I simply love this dish and we eat year round - even in the hot summer time! Why? Because it is fairly simple to make and makes a ton! I always have plenty left over for lunches the next day and then can freeze a good portion for a later dinner. So it saves me time in the long run. My kids eat it too. They like theirs topped with cheese and I'm definitely ok with that.
Here is What You Need:
1/2 cup quinoa, rinsed
1 cup water
1 tablespoon olive oil
1 small onion, chopped
3 cloves garlic, minced
1 large carrot, peeled and chopped (I forgot this in the pictures but it does add a nice bit to the chili)
2 celery stalks, chopped
1 green bell pepper, chopped
1 red bell pepper, chopped
1 medium zucchini, chopped
2 (15 ounce) cans black beans, drained and rinsed
1 (15 ounce) can red kidney beans, drained and rinsed
3 (15 ounce) cans diced tomatoes
1 (15 ounce) can tomato sauce
2-3 tablespoons chili powder, depending on your taste (we used 1 because I can't tolerate it!)
1 tablespoon ground cumin
Salt and black pepper, to taste
Optional: 1 jalapeno pepper, diced
Here's What You Do:
1. Prep your quinoa by combining with the water in a medium sauce pan and cooking over medium heat until the water is absorbed. This takes about 12-15 minutes. Set aside.

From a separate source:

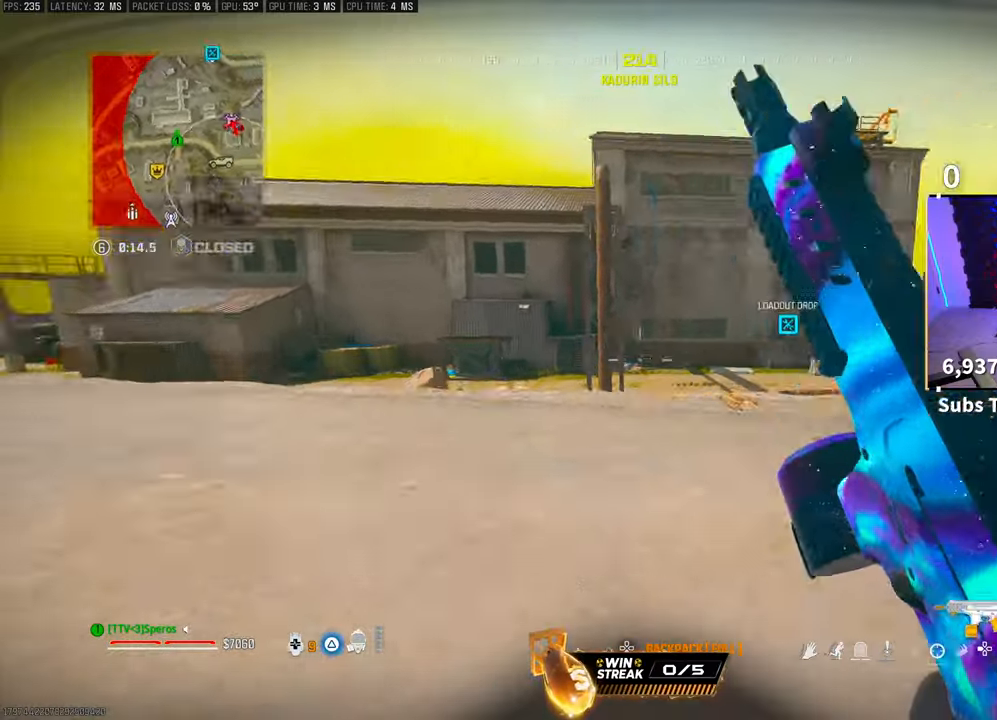
{"buttons": [], "left_stick": "up", "right_stick": "center", "events": [[17, "right_stick", "center"]]}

2. In a large pot (very large), heat your olive oil over high heat. Then add in your onions and cook until translucent (about 5 minutes). Stir in your garlic, jalapenos (if using), carrots, celery, peppers and zucchini. Cook all of these until the veggies are nice and tender which takes about 10 minutes or so.
3. Now add in your black beans, your kidney beans, tomatoes, and tomatoes sauce. Stir in the quinoa you cooked previously.
4. Add in your seasonings and then simmer on low for about 30 minutes.